*** Data listing ***
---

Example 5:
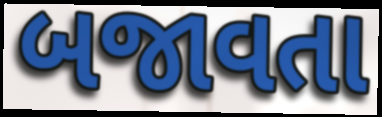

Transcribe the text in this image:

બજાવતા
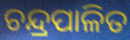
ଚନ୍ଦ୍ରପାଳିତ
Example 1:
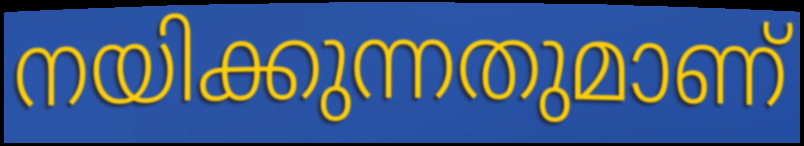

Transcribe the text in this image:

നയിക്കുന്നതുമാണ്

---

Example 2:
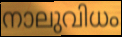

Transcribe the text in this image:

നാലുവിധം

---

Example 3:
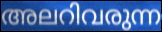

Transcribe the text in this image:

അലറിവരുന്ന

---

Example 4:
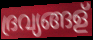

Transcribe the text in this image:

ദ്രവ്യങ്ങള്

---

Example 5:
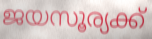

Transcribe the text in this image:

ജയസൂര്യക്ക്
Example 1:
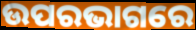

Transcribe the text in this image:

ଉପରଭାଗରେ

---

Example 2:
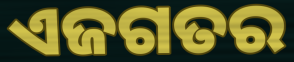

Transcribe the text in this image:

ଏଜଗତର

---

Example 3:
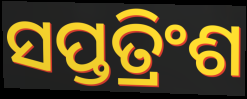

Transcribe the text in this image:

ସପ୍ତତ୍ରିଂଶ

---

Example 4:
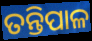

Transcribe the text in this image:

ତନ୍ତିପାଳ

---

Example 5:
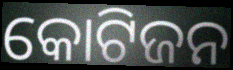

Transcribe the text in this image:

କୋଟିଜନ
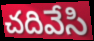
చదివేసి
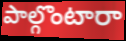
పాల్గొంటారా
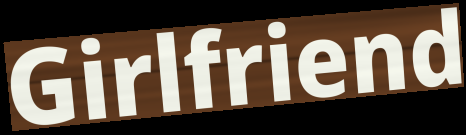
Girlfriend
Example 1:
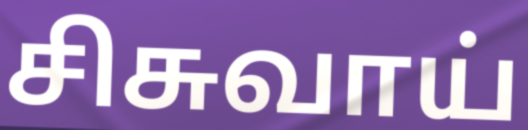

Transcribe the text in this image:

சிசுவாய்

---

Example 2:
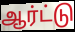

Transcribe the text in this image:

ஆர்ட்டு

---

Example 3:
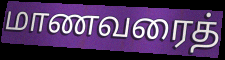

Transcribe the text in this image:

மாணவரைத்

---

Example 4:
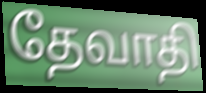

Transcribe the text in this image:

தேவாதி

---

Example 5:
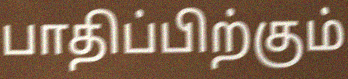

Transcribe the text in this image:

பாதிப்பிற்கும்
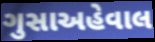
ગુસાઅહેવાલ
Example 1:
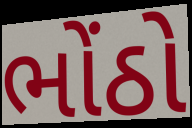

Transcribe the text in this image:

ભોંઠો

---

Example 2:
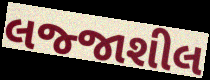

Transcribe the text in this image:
*** End of Data listing ***
**Task requirements:** Please keep the pictures out and reproduce the records above exactly.

**Final answer:**
---

Example 5:

Transcribe the text in this image:

બજાવતા
ଚନ୍ଦ୍ରପାଳିତ
Example 1:

Transcribe the text in this image:

നയിക്കുന്നതുമാണ്

---

Example 2:

Transcribe the text in this image:

നാലുവിധം

---

Example 3:

Transcribe the text in this image:

അലറിവരുന്ന

---

Example 4:

Transcribe the text in this image:

ദ്രവ്യങ്ങള്

---

Example 5:

Transcribe the text in this image:

ജയസൂര്യക്ക്
Example 1:

Transcribe the text in this image:

ଉପରଭାଗରେ

---

Example 2:

Transcribe the text in this image:

ଏଜଗତର

---

Example 3:

Transcribe the text in this image:

ସପ୍ତତ୍ରିଂଶ

---

Example 4:

Transcribe the text in this image:

ତନ୍ତିପାଳ

---

Example 5:

Transcribe the text in this image:

କୋଟିଜନ
చదివేసి
పాల్గొంటారా
Girlfriend
Example 1:

Transcribe the text in this image:

சிசுவாய்

---

Example 2:

Transcribe the text in this image:

ஆர்ட்டு

---

Example 3:

Transcribe the text in this image:

மாணவரைத்

---

Example 4:

Transcribe the text in this image:

தேவாதி

---

Example 5:

Transcribe the text in this image:

பாதிப்பிற்கும்
ગુસાઅહેવાલ
Example 1:

Transcribe the text in this image:

ભોંઠો

---

Example 2:

Transcribe the text in this image:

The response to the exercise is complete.